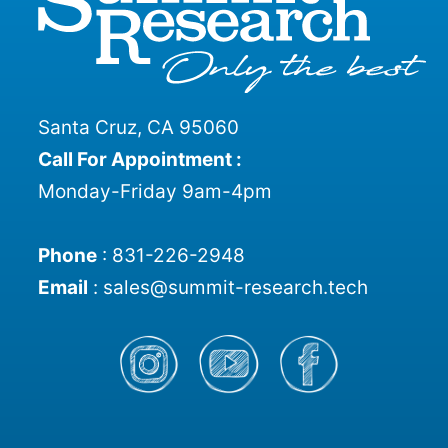
Santa Cruz, CA 95060
Call For Appointment :
Monday-Friday 9am-4pm
Phone
:
831-226-2948
Email
:
sales@summit-research.tech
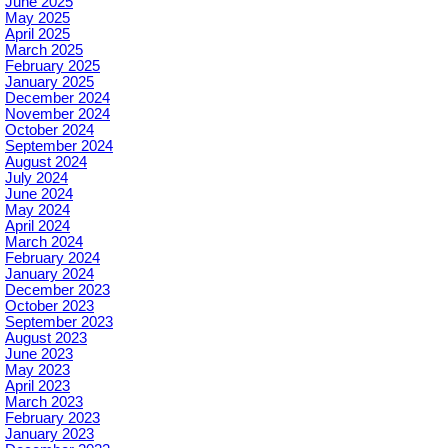
June 2025
May 2025
April 2025
March 2025
February 2025
January 2025
December 2024
November 2024
October 2024
September 2024
August 2024
July 2024
June 2024
May 2024
April 2024
March 2024
February 2024
January 2024
December 2023
October 2023
September 2023
August 2023
June 2023
May 2023
April 2023
March 2023
February 2023
January 2023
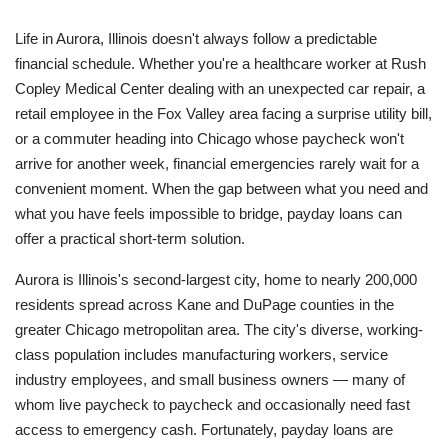
Life in Aurora, Illinois doesn't always follow a predictable
financial schedule. Whether you're a healthcare worker at Rush
Copley Medical Center dealing with an unexpected car repair, a
retail employee in the Fox Valley area facing a surprise utility bill,
or a commuter heading into Chicago whose paycheck won't
arrive for another week, financial emergencies rarely wait for a
convenient moment. When the gap between what you need and
what you have feels impossible to bridge, payday loans can
offer a practical short-term solution.
Aurora is Illinois's second-largest city, home to nearly 200,000
residents spread across Kane and DuPage counties in the
greater Chicago metropolitan area. The city's diverse, working-
class population includes manufacturing workers, service
industry employees, and small business owners — many of
whom live paycheck to paycheck and occasionally need fast
access to emergency cash. Fortunately, payday loans are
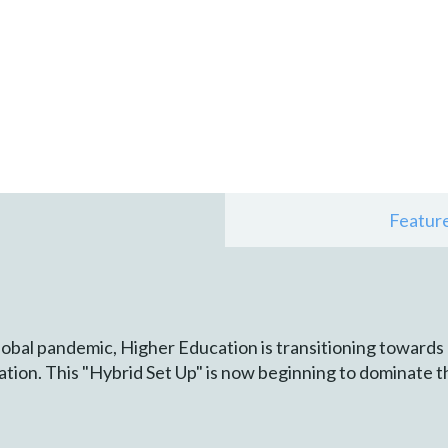
Featur
lobal pandemic, Higher Education is transitioning towards
tion. This "Hybrid Set Up" is now beginning to dominate t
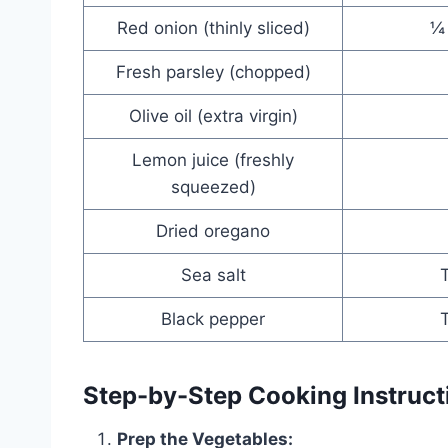
Red onion (thinly sliced)
¼
Fresh parsley (chopped)
Olive oil (extra virgin)
Lemon juice (freshly
squeezed)
Dried oregano
Sea salt
T
Black pepper
T
Step-by-Step Cooking Instruct
Prep the Vegetables:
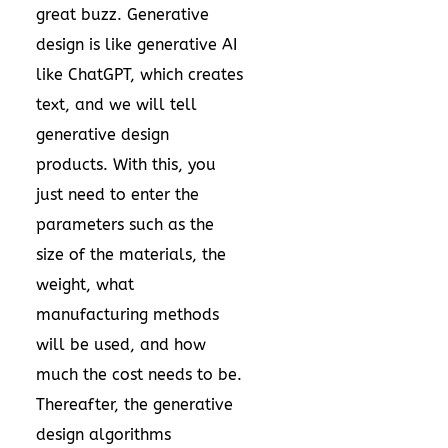
great buzz. Generative
design is like generative AI
like ChatGPT, which creates
text, and we will tell
generative design
products. With this, you
just need to enter the
parameters such as the
size of the materials, the
weight, what
manufacturing methods
will be used, and how
much the cost needs to be.
Thereafter, the generative
design algorithms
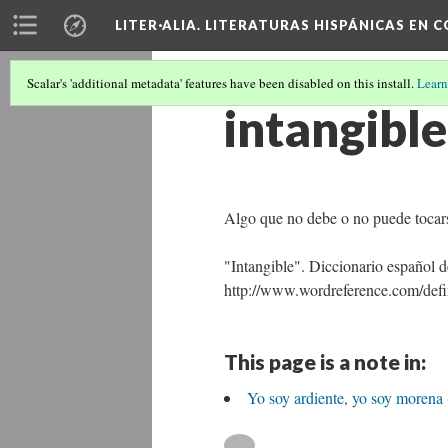
LITER·ALIA. LITERATURAS HISPÁNICAS EN 
Scalar's 'additional metadata' features have been disabled on this install.
Learn
intangible
Algo que no debe o no puede tocar
"Intangible". Diccionario español
http://www.wordreference.com/defin
This page is a note in:
Yo soy ardiente, yo soy morena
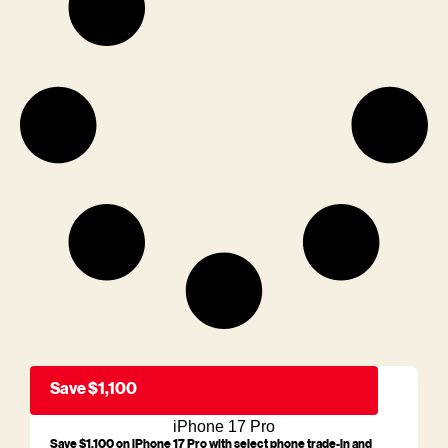
Save $1,100
iPhone 17 Pro
Save $1,100 on iPhone 17 Pro with select phone trade-in and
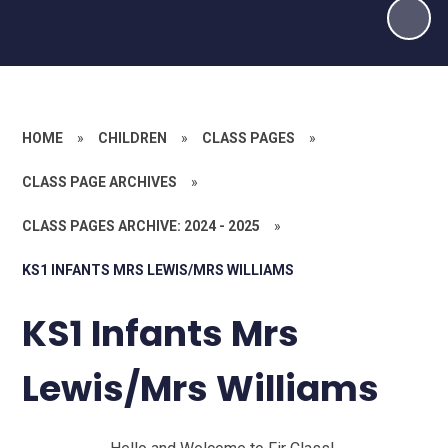
HOME
»
CHILDREN
»
CLASS PAGES
»
CLASS PAGE ARCHIVES
»
CLASS PAGES ARCHIVE: 2024 - 2025
»
KS1 INFANTS MRS LEWIS/MRS WILLIAMS
KS1 Infants Mrs
Lewis/Mrs Williams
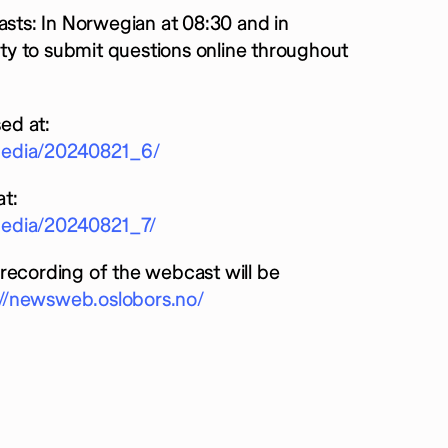
asts: In Norwegian at 08:30 and in
nity to submit questions online throughout
ed at:
rmedia/20240821_6/
t:
media/20240821_7/
recording of the webcast will be
://newsweb.oslobors.no/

- - - - -

# WHAT YOU HAVE TO DO:
Reproduce the text of all the records with "payday loans" swapped for "cash advances" wherever it occurs, keeping everything else unchanged. Omit the pictures from your answer.

# RESPONSE:
Santa Cruz, CA 95060
Call For Appointment :
Monday-Friday 9am-4pm
Phone
:
831-226-2948
Email
:
sales@summit-research.tech
June 2025
May 2025
April 2025
March 2025
February 2025
January 2025
December 2024
November 2024
October 2024
September 2024
August 2024
July 2024
June 2024
May 2024
April 2024
March 2024
February 2024
January 2024
December 2023
October 2023
September 2023
August 2023
June 2023
May 2023
April 2023
March 2023
February 2023
January 2023
Life in Aurora, Illinois doesn't always follow a predictable
financial schedule. Whether you're a healthcare worker at Rush
Copley Medical Center dealing with an unexpected car repair, a
retail employee in the Fox Valley area facing a surprise utility bill,
or a commuter heading into Chicago whose paycheck won't
arrive for another week, financial emergencies rarely wait for a
convenient moment. When the gap between what you need and
what you have feels impossible to bridge, cash advances can
offer a practical short-term solution.
Aurora is Illinois's second-largest city, home to nearly 200,000
residents spread across Kane and DuPage counties in the
greater Chicago metropolitan area. The city's diverse, working-
class population includes manufacturing workers, service
industry employees, and small business owners — many of
whom live paycheck to paycheck and occasionally need fast
access to emergency cash. Fortunately, cash advances are
Featur
lobal pandemic, Higher Education is transitioning towards
tion. This "Hybrid Set Up" is now beginning to dominate t
Red onion (thinly sliced)
¼
Fresh parsley (chopped)
Olive oil (extra virgin)
Lemon juice (freshly
squeezed)
Dried oregano
Sea salt
T
Black pepper
T
Step-by-Step Cooking Instruct
Prep the Vegetables:
great buzz. Generative
design is like generative AI
like ChatGPT, which creates
text, and we will tell
generative design
products. With this, you
just need to enter the
parameters such as the
size of the materials, the
weight, what
manufacturing methods
will be used, and how
much the cost needs to be.
Thereafter, the generative
design algorithms
LITER·ALIA. LITERATURAS HISPÁNICAS EN 
Scalar's 'additional metadata' features have been disabled on this install.
Learn
intangible
Algo que no debe o no puede tocar
"Intangible". Diccionario español
http://www.wordreference.com/defin
This page is a note in:
Yo soy ardiente, yo soy morena
Save $1,100
iPhone 17 Pro
Save $1,100 on iPhone 17 Pro with select phone trade-in and
HOME
»
CHILDREN
»
CLASS PAGES
»
CLASS PAGE ARCHIVES
»
CLASS PAGES ARCHIVE: 2024 - 2025
»
KS1 INFANTS MRS LEWIS/MRS WILLIAMS
KS1 Infants Mrs
Lewis/Mrs Williams
asts: In Norwegian at 08:30 and in
nity to submit questions online throughout
ed at:
rmedia/20240821_6/
t:
media/20240821_7/
recording of the webcast will be
://newsweb.oslobors.no/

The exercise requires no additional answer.